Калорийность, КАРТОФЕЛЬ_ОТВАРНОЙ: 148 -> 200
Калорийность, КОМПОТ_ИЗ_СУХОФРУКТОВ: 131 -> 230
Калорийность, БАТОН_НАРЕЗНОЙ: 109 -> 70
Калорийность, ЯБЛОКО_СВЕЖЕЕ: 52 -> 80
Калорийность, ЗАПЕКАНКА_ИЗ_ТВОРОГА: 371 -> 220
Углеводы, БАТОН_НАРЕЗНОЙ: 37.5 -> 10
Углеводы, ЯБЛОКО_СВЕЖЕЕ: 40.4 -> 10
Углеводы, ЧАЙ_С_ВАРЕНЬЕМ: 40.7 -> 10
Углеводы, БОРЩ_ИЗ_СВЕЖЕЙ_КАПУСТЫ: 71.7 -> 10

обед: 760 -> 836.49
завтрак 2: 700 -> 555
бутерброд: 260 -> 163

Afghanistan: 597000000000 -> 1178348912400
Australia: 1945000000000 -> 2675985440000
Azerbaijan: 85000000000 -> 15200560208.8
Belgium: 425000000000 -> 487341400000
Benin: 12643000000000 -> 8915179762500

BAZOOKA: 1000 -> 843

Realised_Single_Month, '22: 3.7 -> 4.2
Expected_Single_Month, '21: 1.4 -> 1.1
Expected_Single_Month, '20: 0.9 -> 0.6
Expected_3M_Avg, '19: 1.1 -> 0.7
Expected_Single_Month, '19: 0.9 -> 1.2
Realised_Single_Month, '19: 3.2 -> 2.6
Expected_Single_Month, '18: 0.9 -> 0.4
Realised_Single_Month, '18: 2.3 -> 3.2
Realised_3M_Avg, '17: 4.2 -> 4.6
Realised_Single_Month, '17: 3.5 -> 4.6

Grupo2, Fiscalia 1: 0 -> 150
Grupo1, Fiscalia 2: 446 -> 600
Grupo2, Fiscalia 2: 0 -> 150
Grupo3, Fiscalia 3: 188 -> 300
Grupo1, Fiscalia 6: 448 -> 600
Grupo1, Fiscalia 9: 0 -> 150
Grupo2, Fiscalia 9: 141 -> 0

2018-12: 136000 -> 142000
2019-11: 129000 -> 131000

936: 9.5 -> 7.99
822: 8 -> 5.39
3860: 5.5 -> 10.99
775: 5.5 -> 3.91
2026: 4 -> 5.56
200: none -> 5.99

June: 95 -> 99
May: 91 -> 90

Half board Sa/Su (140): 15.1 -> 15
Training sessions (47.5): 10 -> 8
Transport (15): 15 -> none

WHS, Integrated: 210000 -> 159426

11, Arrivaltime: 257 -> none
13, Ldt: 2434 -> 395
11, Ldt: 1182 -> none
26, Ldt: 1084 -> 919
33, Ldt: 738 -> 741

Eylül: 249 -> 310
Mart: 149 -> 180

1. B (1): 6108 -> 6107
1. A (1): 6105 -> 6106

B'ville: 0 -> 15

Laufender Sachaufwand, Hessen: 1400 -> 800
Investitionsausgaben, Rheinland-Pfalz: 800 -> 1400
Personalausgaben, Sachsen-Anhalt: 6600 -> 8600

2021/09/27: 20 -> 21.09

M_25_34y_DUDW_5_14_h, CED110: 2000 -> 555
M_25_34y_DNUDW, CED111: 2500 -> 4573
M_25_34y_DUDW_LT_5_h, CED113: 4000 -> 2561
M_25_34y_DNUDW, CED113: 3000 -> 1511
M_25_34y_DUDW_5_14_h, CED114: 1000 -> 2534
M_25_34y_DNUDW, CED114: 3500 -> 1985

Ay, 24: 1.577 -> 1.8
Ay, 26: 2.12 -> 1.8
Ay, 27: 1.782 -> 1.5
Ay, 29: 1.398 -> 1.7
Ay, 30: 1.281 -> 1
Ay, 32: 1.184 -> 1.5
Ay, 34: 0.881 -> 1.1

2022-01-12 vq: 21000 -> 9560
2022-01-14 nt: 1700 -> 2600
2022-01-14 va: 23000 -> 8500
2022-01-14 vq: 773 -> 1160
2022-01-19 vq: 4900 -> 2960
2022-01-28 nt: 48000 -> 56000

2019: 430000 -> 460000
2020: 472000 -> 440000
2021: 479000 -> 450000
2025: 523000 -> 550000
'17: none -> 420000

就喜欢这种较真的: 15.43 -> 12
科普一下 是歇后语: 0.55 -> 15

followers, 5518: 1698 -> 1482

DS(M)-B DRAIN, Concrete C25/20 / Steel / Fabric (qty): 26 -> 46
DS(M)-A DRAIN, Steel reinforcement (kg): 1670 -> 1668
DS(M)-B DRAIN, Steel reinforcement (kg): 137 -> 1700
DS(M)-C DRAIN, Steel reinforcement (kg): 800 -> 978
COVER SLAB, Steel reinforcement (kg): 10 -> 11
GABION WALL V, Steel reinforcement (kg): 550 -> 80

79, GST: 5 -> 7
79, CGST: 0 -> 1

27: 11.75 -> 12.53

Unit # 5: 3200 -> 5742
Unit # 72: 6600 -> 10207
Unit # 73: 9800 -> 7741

☆ ☆ ☆

With the line containing "Laufender Sachaufwand, Hessen: 1400 -> 800" as the start and the last line of the material above as the end, copy that run of lines exactly, both ends included, and nothing more.

Laufender Sachaufwand, Hessen: 1400 -> 800
Investitionsausgaben, Rheinland-Pfalz: 800 -> 1400
Personalausgaben, Sachsen-Anhalt: 6600 -> 8600

2021/09/27: 20 -> 21.09

M_25_34y_DUDW_5_14_h, CED110: 2000 -> 555
M_25_34y_DNUDW, CED111: 2500 -> 4573
M_25_34y_DUDW_LT_5_h, CED113: 4000 -> 2561
M_25_34y_DNUDW, CED113: 3000 -> 1511
M_25_34y_DUDW_5_14_h, CED114: 1000 -> 2534
M_25_34y_DNUDW, CED114: 3500 -> 1985

Ay, 24: 1.577 -> 1.8
Ay, 26: 2.12 -> 1.8
Ay, 27: 1.782 -> 1.5
Ay, 29: 1.398 -> 1.7
Ay, 30: 1.281 -> 1
Ay, 32: 1.184 -> 1.5
Ay, 34: 0.881 -> 1.1

2022-01-12 vq: 21000 -> 9560
2022-01-14 nt: 1700 -> 2600
2022-01-14 va: 23000 -> 8500
2022-01-14 vq: 773 -> 1160
2022-01-19 vq: 4900 -> 2960
2022-01-28 nt: 48000 -> 56000

2019: 430000 -> 460000
2020: 472000 -> 440000
2021: 479000 -> 450000
2025: 523000 -> 550000
'17: none -> 420000

就喜欢这种较真的: 15.43 -> 12
科普一下 是歇后语: 0.55 -> 15

followers, 5518: 1698 -> 1482

DS(M)-B DRAIN, Concrete C25/20 / Steel / Fabric (qty): 26 -> 46
DS(M)-A DRAIN, Steel reinforcement (kg): 1670 -> 1668
DS(M)-B DRAIN, Steel reinforcement (kg): 137 -> 1700
DS(M)-C DRAIN, Steel reinforcement (kg): 800 -> 978
COVER SLAB, Steel reinforcement (kg): 10 -> 11
GABION WALL V, Steel reinforcement (kg): 550 -> 80

79, GST: 5 -> 7
79, CGST: 0 -> 1

27: 11.75 -> 12.53

Unit # 5: 3200 -> 5742
Unit # 72: 6600 -> 10207
Unit # 73: 9800 -> 7741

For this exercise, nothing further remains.